Data provided:
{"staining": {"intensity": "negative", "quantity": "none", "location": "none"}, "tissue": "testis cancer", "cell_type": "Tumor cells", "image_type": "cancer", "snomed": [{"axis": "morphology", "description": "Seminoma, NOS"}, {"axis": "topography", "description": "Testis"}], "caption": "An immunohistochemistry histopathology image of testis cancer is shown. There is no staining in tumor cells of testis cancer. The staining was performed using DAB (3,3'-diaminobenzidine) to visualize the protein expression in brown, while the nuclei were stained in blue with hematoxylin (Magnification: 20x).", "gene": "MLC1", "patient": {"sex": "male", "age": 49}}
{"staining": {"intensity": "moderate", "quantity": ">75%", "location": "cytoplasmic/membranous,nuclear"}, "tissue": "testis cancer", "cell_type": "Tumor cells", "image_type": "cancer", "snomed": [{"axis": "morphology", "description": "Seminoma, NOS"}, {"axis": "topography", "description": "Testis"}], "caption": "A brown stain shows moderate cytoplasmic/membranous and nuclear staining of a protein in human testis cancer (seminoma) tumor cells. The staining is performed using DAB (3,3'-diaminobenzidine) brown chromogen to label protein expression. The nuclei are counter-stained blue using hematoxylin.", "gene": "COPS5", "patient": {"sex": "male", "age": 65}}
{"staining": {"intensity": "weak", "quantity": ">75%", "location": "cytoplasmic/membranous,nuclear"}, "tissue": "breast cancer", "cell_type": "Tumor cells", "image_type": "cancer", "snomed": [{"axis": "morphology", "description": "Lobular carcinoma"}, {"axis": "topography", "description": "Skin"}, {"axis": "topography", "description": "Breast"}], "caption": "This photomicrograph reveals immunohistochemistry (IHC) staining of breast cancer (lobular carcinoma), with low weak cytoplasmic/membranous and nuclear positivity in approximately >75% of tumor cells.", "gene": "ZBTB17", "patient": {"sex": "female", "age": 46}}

Exercise description:
Please report every line of the listing that contains the string "brown".

Final answer:
{"staining": {"intensity": "negative", "quantity": "none", "location": "none"}, "tissue": "testis cancer", "cell_type": "Tumor cells", "image_type": "cancer", "snomed": [{"axis": "morphology", "description": "Seminoma, NOS"}, {"axis": "topography", "description": "Testis"}], "caption": "An immunohistochemistry histopathology image of testis cancer is shown. There is no staining in tumor cells of testis cancer. The staining was performed using DAB (3,3'-diaminobenzidine) to visualize the protein expression in brown, while the nuclei were stained in blue with hematoxylin (Magnification: 20x).", "gene": "MLC1", "patient": {"sex": "male", "age": 49}}
{"staining": {"intensity": "moderate", "quantity": ">75%", "location": "cytoplasmic/membranous,nuclear"}, "tissue": "testis cancer", "cell_type": "Tumor cells", "image_type": "cancer", "snomed": [{"axis": "morphology", "description": "Seminoma, NOS"}, {"axis": "topography", "description": "Testis"}], "caption": "A brown stain shows moderate cytoplasmic/membranous and nuclear staining of a protein in human testis cancer (seminoma) tumor cells. The staining is performed using DAB (3,3'-diaminobenzidine) brown chromogen to label protein expression. The nuclei are counter-stained blue using hematoxylin.", "gene": "COPS5", "patient": {"sex": "male", "age": 65}}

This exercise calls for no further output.